Sol Frankel
Solomon Frankel was born on 31 March 1914, one of nine children, to Polish-Jewish parents in Whitechapel. London. He left school at 14 and worked as a tailor in East End sweatshops.
By his early 20s, he had become politically committed and was a veteran of the Battle of Cable Street.
He was involved in providing support at a refugee camp outside Southampton in 1937, where he erected tents and dug latrines for some 4000 Basque children who had been evacuated following the blitzing of Guernica. One day, the news came that Bilbao had fallen to Franco’s Nationalist forces. The children rioted and broke camp, desperate to return to Spain and fight for the Republic. When Sol and his fellow-helpers spent all night rounding up the kids, they were dismayed to here themselves being denounced by the youngsters as ‘fascistas’.for attempting to control them.
In autumn 1937, Sol Frankel signed up with the International Brigades, although his family was bitterly opposed to this. “Being Jewish in the East End they were dead against politics – they thought it best to keep to themselves.”
Shortly after leaving their training camp in Albacete: “We were marching along when the order was given to dig in on the side of the road. Suddenly the order was countermanded. We ran into an ambush of fascist tanks. Blinking tank was so bloody near me, he couldn’t bring his machine guns down to bear on me. He fired right over my head into the side of the mountain. It was my 24th birthday.” A few months later, Sol took a bullet in his right arm at the Battle of the Ebro, the last major Republican offensive in the war, which raged from July to November 1938.
He participated in the National Union of Unemployed Workers demonstration at the Savoy Hotel in 1940.
In 1941, a Security Service file was opened on him mainly since his sister Jenny, also a member of the Communist Party, was by then working as a fitter for Handley Page, an aircraft manufacturer. Frankel was working as a shelter marshal, later as an air-raid warden, in Stepney.
Sol also contributed cartoons to the Stepney Worker, penned with his left hand, and ended up marrying the editor Peral Simonson in 1943.
In the long run, Sol was able to return to his trade as a tailor by switching to his left hand and learning to grip the cloth with his disabled right. His injury would rule him out of fighting in World War II, and he worked as a volunteer air-raid patrol warden – vital work in the Blitz of London.

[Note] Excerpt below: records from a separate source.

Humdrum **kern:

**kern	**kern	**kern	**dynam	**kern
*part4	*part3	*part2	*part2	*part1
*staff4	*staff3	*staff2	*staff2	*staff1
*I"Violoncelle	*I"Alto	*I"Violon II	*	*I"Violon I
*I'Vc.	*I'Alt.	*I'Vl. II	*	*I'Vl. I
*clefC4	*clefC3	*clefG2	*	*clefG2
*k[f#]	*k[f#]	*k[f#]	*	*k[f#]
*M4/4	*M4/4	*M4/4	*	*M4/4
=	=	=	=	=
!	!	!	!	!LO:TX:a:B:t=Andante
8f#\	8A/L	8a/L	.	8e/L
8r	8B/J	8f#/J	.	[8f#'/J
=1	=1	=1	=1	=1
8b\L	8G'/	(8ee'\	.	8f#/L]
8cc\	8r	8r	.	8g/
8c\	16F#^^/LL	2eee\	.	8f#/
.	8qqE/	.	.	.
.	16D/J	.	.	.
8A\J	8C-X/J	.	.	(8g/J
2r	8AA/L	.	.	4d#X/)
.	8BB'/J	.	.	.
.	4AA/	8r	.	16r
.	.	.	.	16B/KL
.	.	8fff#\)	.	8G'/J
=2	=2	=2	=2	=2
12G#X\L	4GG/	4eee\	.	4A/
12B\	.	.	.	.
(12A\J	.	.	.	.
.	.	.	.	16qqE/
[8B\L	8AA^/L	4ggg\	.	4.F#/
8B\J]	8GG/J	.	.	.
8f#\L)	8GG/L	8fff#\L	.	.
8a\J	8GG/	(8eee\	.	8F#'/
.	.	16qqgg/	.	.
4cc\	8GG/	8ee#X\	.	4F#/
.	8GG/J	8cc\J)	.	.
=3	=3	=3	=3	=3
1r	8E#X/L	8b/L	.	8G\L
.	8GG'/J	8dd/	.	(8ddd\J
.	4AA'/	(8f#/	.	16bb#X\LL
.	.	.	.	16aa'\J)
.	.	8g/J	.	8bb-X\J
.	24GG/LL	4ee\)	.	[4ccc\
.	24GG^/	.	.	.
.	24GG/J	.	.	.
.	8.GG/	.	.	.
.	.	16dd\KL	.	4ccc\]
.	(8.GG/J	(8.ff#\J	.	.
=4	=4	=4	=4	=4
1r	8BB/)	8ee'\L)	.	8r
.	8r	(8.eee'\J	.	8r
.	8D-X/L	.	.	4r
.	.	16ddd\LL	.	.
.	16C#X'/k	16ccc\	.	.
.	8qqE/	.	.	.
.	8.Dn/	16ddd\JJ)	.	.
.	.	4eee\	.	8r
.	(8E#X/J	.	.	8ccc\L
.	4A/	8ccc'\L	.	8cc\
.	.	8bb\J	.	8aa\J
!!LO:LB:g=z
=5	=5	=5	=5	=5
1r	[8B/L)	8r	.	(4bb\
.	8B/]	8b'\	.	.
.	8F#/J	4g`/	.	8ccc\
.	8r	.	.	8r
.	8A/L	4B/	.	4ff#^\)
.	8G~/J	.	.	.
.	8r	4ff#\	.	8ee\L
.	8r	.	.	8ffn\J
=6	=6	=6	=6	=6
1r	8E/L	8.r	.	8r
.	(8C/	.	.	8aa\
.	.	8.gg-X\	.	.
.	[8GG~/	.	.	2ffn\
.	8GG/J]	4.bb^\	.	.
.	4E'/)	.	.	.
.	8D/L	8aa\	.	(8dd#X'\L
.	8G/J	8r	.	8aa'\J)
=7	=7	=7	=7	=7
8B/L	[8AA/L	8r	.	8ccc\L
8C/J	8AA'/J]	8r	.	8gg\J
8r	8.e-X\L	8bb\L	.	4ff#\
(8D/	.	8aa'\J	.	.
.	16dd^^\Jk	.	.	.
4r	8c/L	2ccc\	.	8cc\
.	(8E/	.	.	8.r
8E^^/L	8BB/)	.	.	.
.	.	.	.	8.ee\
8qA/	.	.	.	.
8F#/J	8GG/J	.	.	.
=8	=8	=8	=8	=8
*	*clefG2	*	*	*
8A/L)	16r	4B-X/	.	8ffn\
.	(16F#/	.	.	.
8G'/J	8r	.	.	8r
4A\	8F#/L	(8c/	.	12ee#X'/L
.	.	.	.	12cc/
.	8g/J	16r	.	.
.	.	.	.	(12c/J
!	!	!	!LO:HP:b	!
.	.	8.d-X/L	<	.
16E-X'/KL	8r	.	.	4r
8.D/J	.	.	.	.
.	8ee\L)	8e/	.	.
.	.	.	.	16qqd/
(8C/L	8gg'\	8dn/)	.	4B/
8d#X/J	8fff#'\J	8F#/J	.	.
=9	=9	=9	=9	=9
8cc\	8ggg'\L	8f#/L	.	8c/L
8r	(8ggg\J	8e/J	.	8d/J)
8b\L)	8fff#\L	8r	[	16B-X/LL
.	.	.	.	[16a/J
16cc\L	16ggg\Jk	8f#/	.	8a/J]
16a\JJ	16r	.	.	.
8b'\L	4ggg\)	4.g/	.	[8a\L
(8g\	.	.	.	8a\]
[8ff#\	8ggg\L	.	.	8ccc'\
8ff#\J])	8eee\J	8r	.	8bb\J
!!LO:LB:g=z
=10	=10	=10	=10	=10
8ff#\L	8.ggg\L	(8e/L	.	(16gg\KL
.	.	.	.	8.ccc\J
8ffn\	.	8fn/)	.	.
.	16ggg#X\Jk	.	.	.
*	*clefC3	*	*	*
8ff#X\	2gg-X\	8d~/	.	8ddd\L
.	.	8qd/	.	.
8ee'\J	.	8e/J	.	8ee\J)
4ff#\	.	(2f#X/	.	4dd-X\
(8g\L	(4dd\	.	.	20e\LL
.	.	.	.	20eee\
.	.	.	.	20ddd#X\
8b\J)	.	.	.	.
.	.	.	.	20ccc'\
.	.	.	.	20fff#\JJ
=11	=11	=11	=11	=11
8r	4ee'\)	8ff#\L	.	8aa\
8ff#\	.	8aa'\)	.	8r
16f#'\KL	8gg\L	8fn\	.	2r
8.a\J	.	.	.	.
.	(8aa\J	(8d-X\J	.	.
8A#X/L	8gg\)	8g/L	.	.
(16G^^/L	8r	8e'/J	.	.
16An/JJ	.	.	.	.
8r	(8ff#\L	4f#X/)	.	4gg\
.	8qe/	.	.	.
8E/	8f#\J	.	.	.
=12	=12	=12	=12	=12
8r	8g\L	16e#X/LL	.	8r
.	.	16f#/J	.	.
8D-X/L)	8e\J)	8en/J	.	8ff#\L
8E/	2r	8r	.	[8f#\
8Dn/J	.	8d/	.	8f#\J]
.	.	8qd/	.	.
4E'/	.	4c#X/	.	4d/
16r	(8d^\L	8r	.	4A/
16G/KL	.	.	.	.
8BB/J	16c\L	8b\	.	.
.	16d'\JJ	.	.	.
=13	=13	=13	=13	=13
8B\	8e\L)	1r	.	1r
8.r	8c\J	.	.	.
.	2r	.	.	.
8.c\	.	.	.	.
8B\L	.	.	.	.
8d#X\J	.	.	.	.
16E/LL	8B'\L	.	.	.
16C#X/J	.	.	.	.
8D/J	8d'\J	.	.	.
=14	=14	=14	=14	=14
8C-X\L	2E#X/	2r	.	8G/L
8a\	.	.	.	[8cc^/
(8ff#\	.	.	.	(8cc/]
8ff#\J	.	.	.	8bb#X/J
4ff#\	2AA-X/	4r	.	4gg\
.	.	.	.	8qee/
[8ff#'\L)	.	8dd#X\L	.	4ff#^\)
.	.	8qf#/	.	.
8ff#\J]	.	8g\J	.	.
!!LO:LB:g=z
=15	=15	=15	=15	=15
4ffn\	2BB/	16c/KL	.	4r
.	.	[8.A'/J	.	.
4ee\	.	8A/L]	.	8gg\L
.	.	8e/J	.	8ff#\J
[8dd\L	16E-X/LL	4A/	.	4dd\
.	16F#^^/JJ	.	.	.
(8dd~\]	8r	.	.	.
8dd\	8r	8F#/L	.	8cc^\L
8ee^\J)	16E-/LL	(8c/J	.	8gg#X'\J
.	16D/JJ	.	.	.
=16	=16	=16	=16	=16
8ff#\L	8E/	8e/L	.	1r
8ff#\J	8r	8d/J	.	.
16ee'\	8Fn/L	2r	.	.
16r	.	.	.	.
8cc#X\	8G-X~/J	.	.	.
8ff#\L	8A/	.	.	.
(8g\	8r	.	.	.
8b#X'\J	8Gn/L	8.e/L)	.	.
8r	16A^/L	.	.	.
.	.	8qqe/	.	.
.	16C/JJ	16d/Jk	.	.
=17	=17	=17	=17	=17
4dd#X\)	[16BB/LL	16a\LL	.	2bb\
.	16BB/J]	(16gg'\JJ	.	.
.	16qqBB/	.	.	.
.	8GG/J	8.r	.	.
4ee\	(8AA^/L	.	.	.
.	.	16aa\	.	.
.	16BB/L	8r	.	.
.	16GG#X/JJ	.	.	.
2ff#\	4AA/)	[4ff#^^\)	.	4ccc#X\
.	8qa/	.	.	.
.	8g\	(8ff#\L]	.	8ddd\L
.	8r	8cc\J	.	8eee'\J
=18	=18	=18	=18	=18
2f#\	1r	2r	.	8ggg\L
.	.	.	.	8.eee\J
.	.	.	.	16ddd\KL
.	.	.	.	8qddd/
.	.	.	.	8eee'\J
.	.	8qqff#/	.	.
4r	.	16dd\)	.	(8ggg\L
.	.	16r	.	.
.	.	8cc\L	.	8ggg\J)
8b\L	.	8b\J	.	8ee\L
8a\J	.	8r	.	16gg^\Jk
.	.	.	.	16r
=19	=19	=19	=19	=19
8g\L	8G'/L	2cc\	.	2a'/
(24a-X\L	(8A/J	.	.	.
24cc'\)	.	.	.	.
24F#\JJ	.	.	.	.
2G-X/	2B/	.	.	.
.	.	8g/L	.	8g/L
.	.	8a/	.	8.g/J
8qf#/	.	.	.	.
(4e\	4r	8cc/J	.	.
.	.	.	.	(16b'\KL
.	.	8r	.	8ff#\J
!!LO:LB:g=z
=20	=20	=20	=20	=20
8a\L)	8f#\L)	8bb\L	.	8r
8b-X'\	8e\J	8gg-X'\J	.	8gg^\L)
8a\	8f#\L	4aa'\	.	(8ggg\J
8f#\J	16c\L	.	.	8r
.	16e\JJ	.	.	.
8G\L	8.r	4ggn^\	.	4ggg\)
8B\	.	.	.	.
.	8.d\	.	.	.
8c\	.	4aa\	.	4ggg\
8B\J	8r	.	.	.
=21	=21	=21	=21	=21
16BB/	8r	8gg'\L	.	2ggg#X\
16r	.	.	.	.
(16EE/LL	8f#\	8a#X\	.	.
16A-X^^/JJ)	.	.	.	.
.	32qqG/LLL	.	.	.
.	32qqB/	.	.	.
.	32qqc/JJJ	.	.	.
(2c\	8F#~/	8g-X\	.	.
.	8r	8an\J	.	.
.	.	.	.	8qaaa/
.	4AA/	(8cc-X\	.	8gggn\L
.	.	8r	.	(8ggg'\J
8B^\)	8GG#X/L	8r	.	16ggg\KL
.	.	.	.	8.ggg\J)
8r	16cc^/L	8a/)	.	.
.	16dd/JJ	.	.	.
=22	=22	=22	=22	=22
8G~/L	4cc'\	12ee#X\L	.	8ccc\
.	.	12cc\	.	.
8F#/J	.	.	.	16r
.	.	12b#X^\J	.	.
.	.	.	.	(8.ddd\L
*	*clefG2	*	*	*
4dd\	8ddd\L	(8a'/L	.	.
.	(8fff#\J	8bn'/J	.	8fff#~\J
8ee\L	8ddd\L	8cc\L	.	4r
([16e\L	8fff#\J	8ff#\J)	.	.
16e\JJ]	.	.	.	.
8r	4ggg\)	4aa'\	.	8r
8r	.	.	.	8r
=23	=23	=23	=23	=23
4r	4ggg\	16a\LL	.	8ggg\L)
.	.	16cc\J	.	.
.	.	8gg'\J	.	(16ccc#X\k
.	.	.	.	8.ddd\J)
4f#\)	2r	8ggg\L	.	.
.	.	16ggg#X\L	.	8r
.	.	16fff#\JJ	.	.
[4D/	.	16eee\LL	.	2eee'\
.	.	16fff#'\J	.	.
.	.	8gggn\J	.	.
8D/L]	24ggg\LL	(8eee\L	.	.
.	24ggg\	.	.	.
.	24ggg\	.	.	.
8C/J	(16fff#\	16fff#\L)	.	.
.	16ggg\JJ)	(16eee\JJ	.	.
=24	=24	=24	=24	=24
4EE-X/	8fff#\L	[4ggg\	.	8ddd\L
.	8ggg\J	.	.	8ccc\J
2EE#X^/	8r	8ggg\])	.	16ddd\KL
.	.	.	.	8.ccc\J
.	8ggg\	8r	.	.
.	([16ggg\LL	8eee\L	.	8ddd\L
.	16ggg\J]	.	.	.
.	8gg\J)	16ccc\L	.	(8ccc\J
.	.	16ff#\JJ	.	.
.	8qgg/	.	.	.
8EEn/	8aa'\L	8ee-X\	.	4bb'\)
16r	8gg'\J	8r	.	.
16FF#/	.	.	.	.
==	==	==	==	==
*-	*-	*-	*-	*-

Sol Frankel was a workplace branch secretary for several London clothing manufacturers after the war. He was also, for a long part of the post-war period, a prominent London Communist Party member. But he and his wife left the Communist Party in 1968, in a protest against the Soviet intervention in Czechoslovakia; Sol rejoined Labour.
Sol didn’t return to Spain until the death of Franco in 1975, returning once more in 2003 for the 65th anniversary commemorations for the Battle of the Ebro, when large numbers of International Brigades fighters were reunited. Sol Frankel died on 18th May 2007, aged 93.